== Material shown
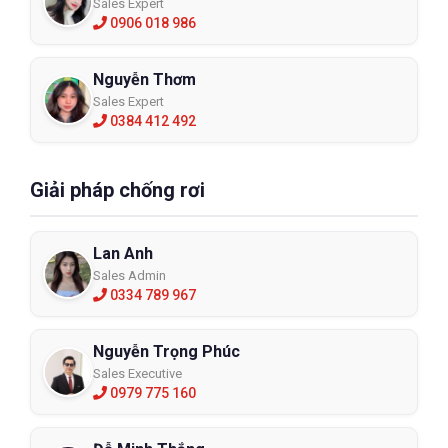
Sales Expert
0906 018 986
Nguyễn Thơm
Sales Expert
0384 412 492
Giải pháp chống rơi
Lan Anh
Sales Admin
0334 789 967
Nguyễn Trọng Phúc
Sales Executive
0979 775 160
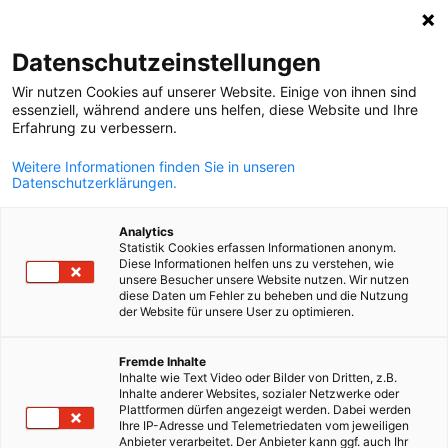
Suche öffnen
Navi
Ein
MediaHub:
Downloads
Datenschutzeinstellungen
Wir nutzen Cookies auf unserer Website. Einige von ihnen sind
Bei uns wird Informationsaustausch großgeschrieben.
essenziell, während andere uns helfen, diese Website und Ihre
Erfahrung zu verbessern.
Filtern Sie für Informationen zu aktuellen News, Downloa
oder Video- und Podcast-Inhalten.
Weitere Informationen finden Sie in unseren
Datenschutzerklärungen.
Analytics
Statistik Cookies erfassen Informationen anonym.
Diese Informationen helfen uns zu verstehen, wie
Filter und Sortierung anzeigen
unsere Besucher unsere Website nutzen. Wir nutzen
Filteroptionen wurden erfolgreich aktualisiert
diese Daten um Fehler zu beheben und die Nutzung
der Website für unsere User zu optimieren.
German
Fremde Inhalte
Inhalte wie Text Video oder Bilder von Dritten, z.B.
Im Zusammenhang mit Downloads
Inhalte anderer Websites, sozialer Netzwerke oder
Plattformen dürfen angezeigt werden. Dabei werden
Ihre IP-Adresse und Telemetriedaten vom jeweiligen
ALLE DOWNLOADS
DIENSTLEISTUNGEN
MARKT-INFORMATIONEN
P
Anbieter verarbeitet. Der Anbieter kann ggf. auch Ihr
====
Leave out all images, then reproduce the entries above exactly.

* **Reply to the exercise**
Sales Expert
0906 018 986
Nguyễn Thơm
Sales Expert
0384 412 492
Giải pháp chống rơi
Lan Anh
Sales Admin
0334 789 967
Nguyễn Trọng Phúc
Sales Executive
0979 775 160
Suche öffnen
Navi
Ein
MediaHub:
Downloads
Datenschutzeinstellungen
Wir nutzen Cookies auf unserer Website. Einige von ihnen sind
Bei uns wird Informationsaustausch großgeschrieben.
essenziell, während andere uns helfen, diese Website und Ihre
Erfahrung zu verbessern.
Filtern Sie für Informationen zu aktuellen News, Downloa
oder Video- und Podcast-Inhalten.
Weitere Informationen finden Sie in unseren
Datenschutzerklärungen.
Analytics
Statistik Cookies erfassen Informationen anonym.
Diese Informationen helfen uns zu verstehen, wie
Filter und Sortierung anzeigen
unsere Besucher unsere Website nutzen. Wir nutzen
Filteroptionen wurden erfolgreich aktualisiert
diese Daten um Fehler zu beheben und die Nutzung
der Website für unsere User zu optimieren.
German
Fremde Inhalte
Inhalte wie Text Video oder Bilder von Dritten, z.B.
Im Zusammenhang mit Downloads
Inhalte anderer Websites, sozialer Netzwerke oder
Plattformen dürfen angezeigt werden. Dabei werden
Ihre IP-Adresse und Telemetriedaten vom jeweiligen
ALLE DOWNLOADS
DIENSTLEISTUNGEN
MARKT-INFORMATIONEN
P
Anbieter verarbeitet. Der Anbieter kann ggf. auch Ihr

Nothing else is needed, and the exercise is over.